#### EXERCISE AIM:
Quote every line of the records below word for word, leaving out the pictures.

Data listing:

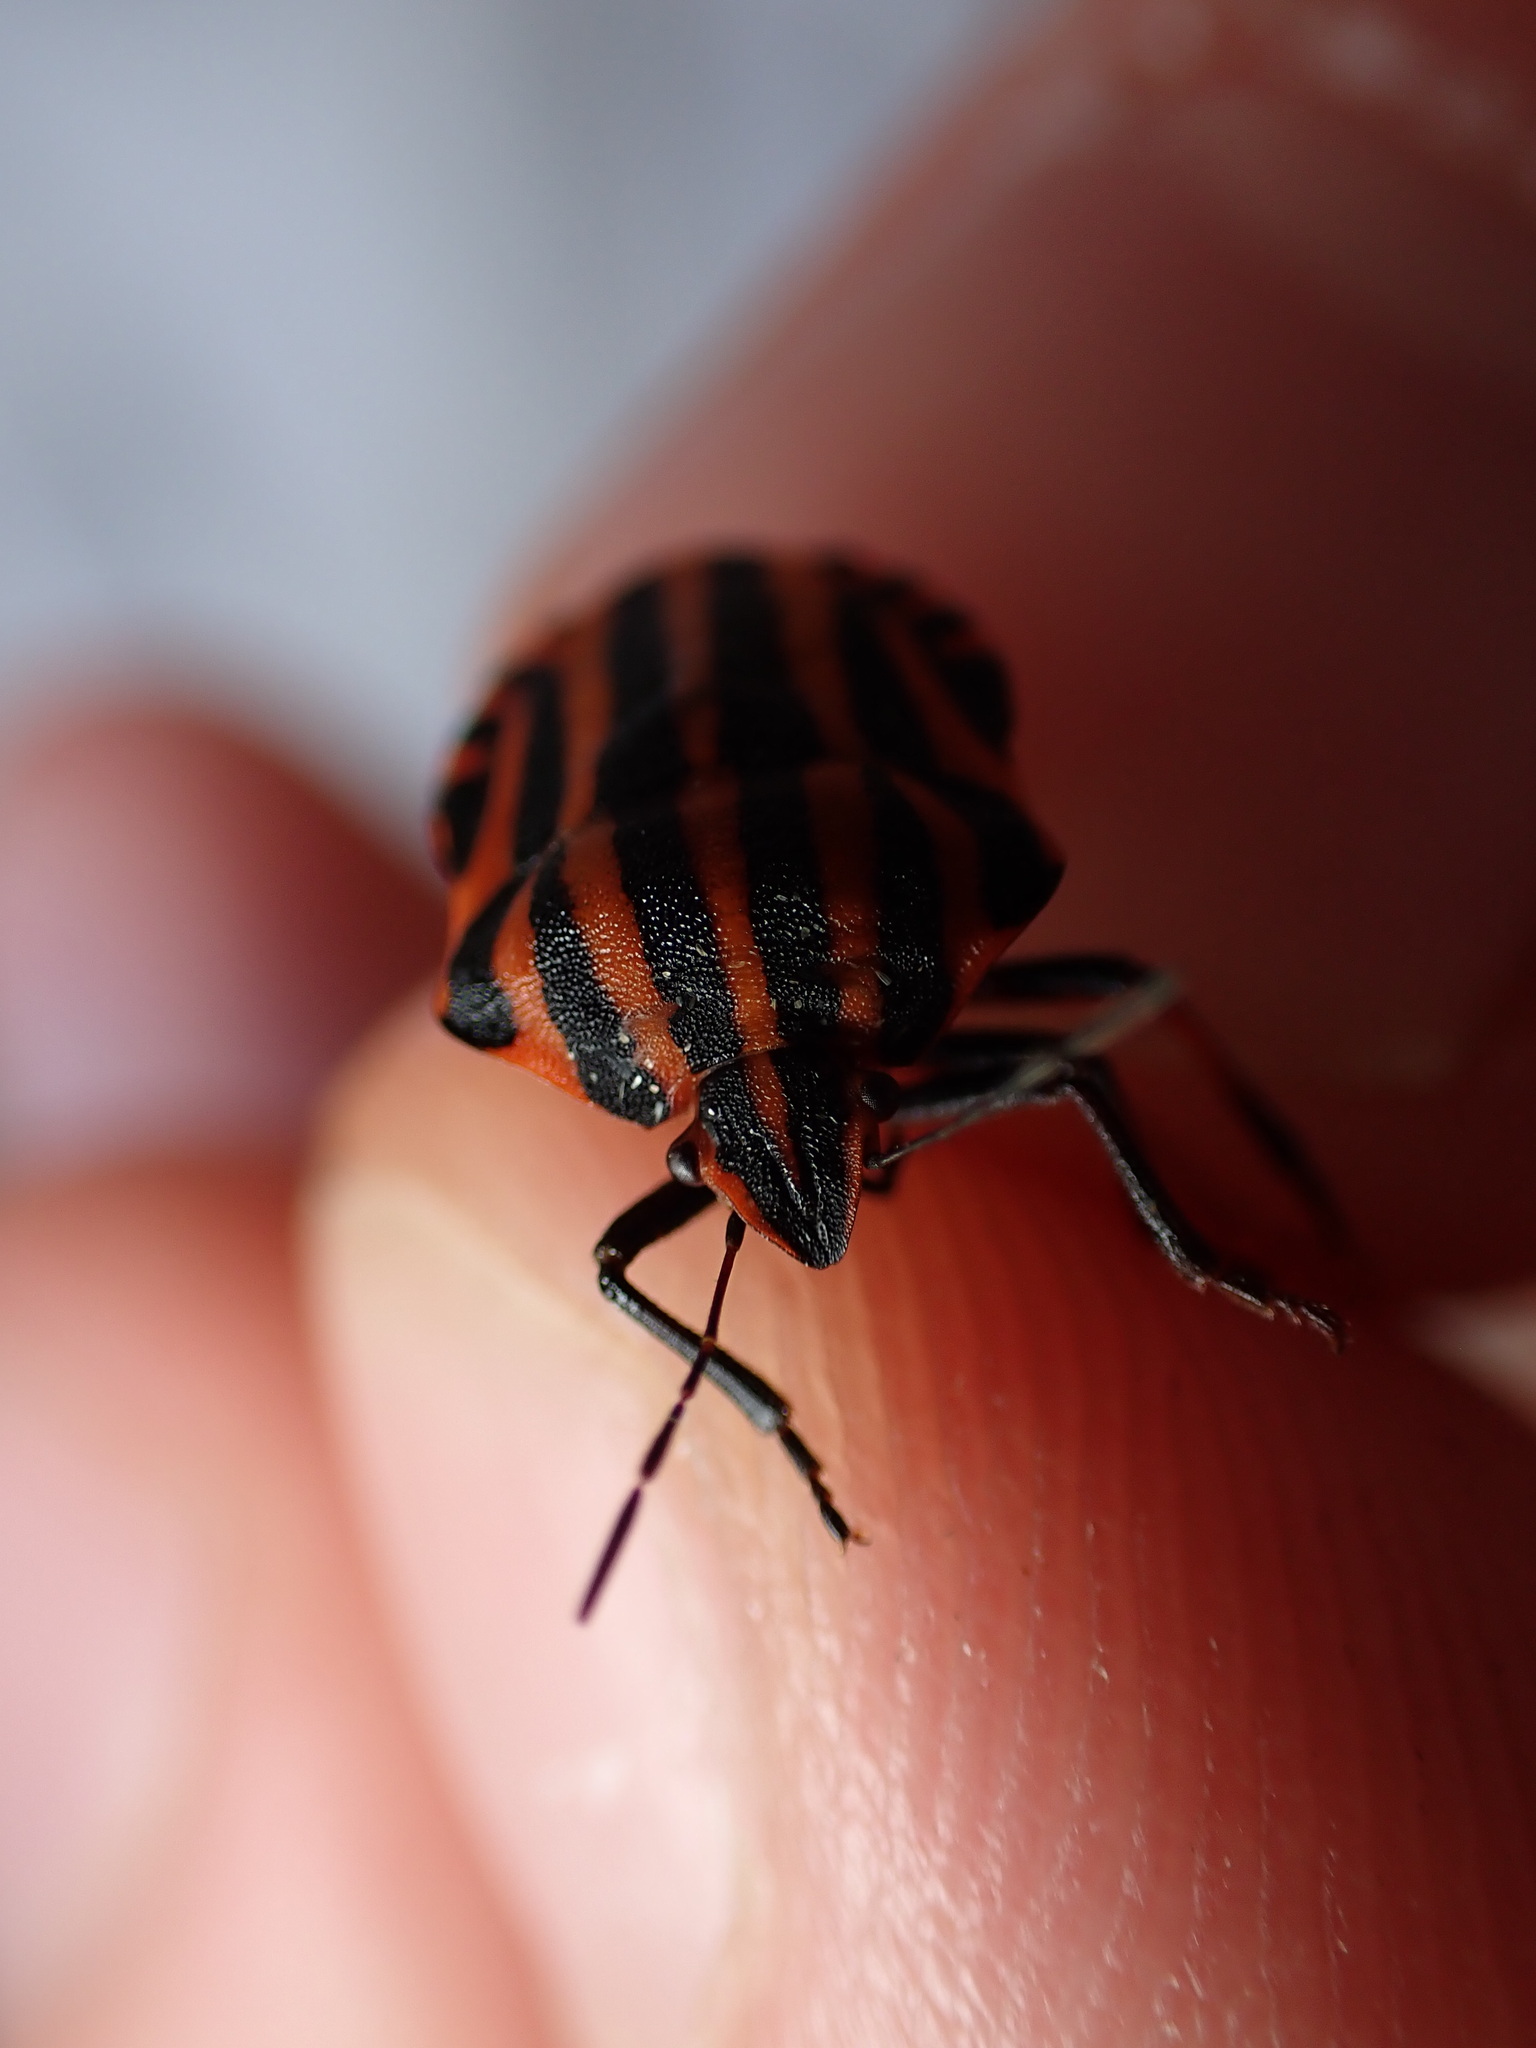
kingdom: Animalia
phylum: Arthropoda
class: Insecta
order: Hemiptera
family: Pentatomidae
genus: Graphosoma
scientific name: Graphosoma italicum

#### FINISHED EXERCISE:
kingdom: Animalia
phylum: Arthropoda
class: Insecta
order: Hemiptera
family: Pentatomidae
genus: Graphosoma
scientific name: Graphosoma italicum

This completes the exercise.